__Dataset records__.
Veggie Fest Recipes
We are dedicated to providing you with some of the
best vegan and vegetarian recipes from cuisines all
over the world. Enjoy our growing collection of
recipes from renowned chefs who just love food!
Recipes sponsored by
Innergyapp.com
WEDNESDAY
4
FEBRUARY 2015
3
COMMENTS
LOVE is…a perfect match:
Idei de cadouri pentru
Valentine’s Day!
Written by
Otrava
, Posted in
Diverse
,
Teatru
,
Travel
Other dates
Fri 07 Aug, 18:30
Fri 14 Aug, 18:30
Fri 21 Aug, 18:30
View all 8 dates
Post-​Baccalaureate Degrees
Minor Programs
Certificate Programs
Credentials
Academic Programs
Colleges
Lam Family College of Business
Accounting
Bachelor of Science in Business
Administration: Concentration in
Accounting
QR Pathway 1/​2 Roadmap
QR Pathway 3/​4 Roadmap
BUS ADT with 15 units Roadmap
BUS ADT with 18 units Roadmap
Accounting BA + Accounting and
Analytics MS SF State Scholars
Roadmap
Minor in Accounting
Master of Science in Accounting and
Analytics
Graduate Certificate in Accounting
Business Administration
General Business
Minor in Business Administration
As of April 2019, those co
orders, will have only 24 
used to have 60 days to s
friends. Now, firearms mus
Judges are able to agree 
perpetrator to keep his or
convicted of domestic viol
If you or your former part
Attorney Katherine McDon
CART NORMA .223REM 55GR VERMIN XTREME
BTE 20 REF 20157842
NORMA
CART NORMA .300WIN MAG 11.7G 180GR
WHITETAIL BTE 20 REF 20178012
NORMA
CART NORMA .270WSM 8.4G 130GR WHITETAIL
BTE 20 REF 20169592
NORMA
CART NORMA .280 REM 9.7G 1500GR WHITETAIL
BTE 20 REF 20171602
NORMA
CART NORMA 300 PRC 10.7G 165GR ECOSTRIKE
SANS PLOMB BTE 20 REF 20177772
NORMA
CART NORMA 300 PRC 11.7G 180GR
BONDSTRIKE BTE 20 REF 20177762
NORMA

* * *

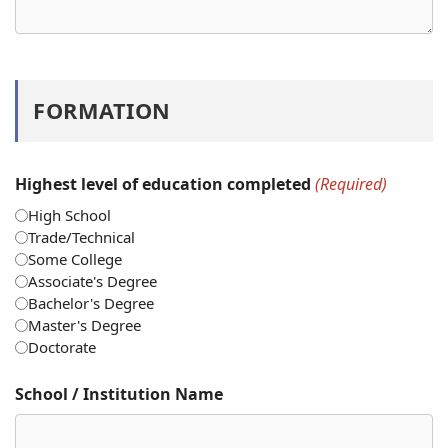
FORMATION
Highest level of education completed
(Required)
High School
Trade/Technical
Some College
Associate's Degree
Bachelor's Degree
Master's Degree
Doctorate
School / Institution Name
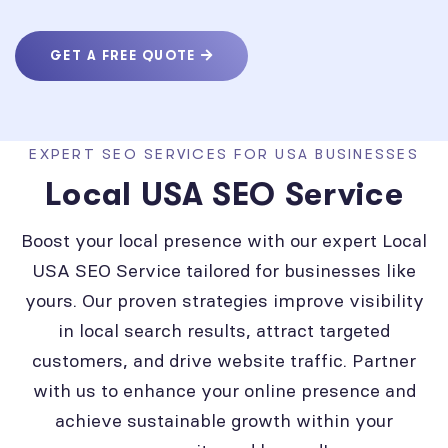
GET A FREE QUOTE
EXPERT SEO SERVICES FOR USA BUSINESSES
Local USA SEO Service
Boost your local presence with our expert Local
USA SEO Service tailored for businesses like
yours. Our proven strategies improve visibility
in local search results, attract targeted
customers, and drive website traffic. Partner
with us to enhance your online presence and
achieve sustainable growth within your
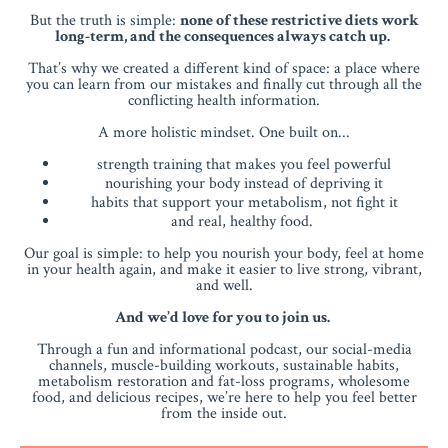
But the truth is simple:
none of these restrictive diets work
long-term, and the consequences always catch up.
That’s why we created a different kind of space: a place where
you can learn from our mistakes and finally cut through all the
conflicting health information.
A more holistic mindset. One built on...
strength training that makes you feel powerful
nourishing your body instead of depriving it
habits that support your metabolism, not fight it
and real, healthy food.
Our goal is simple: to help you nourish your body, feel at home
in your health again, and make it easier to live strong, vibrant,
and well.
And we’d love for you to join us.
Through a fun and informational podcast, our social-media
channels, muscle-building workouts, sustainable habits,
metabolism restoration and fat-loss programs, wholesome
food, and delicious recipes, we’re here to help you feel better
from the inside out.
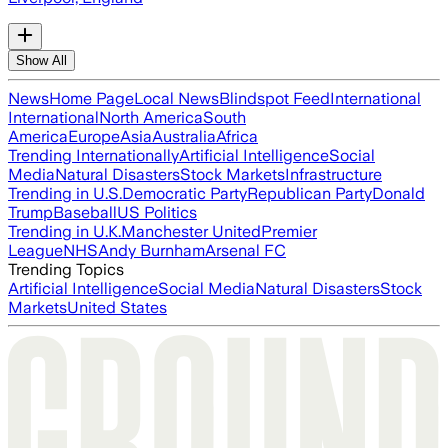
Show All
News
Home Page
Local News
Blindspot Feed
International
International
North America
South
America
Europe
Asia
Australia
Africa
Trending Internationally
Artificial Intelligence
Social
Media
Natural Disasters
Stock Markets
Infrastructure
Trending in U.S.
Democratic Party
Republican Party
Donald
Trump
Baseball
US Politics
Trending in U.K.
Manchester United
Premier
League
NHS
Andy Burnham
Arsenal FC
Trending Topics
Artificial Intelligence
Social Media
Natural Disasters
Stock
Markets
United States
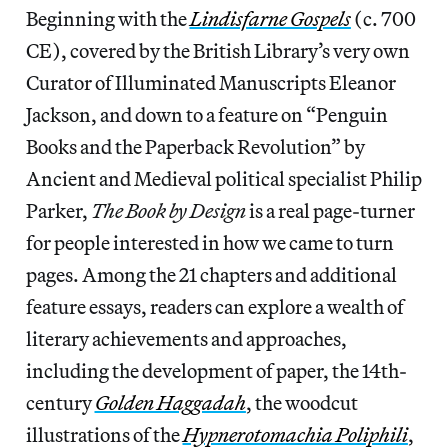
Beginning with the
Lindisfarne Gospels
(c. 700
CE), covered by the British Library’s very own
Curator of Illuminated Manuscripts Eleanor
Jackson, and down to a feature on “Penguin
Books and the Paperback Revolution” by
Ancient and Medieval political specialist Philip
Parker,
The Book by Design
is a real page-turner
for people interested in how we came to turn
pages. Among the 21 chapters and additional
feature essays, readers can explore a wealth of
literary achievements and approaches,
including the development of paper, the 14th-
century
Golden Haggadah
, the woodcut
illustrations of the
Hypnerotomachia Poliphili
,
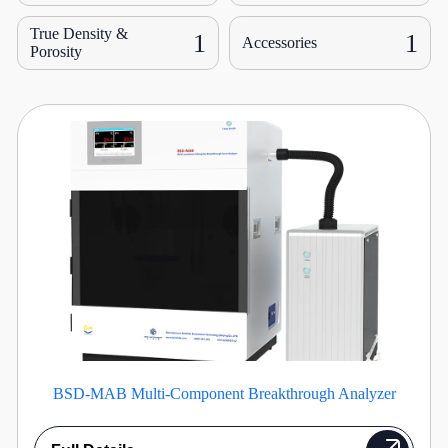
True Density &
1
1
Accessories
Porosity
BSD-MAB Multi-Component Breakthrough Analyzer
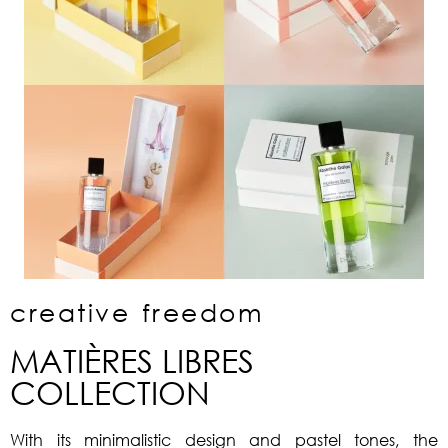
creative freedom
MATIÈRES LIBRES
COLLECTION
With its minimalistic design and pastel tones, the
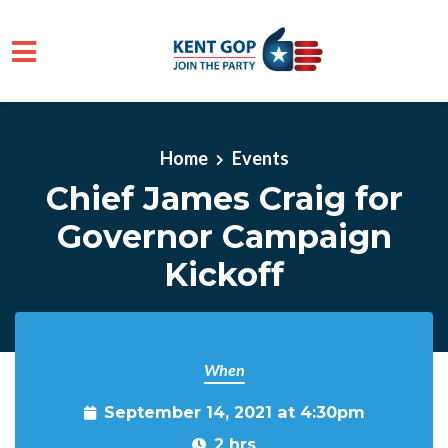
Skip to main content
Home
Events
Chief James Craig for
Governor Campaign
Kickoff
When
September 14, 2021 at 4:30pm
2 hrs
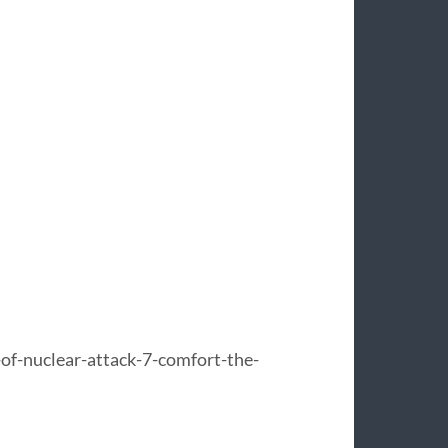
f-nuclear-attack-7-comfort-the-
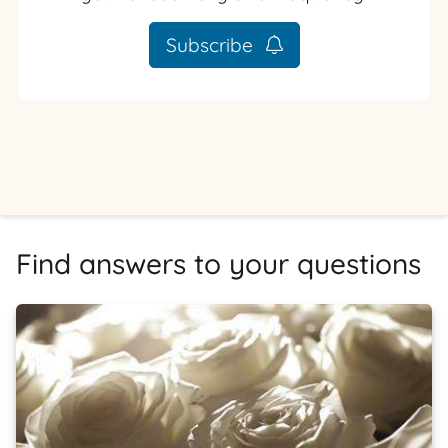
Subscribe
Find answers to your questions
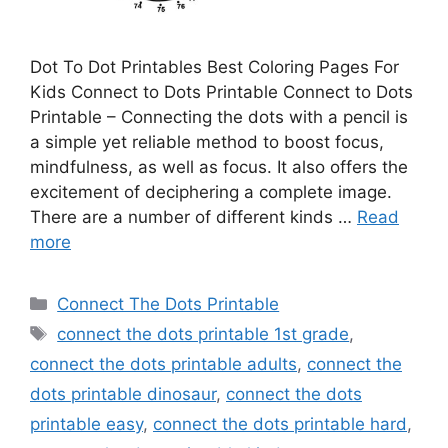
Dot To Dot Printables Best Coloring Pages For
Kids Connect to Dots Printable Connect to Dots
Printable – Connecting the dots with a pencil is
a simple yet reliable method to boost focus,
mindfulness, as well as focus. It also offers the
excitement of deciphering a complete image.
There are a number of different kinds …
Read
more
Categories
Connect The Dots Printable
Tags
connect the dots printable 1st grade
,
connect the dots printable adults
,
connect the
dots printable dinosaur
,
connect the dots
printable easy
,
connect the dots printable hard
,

__Your task__. Find the line with "Social Media" in the entries above. Set down exactly every line from it up to and including the line with "BSD-MAB Multi-Component Breakthrough Analyzer", images excluded.

__Answer section__.
Social Media
Natural Disasters
Stock
Markets
United States
Beginning with the
Lindisfarne Gospels
(c. 700
CE), covered by the British Library’s very own
Curator of Illuminated Manuscripts Eleanor
Jackson, and down to a feature on “Penguin
Books and the Paperback Revolution” by
Ancient and Medieval political specialist Philip
Parker,
The Book by Design
is a real page-turner
for people interested in how we came to turn
pages. Among the 21 chapters and additional
feature essays, readers can explore a wealth of
literary achievements and approaches,
including the development of paper, the 14th-
century
Golden Haggadah
, the woodcut
illustrations of the
Hypnerotomachia Poliphili
,
True Density &
1
1
Accessories
Porosity
BSD-MAB Multi-Component Breakthrough Analyzer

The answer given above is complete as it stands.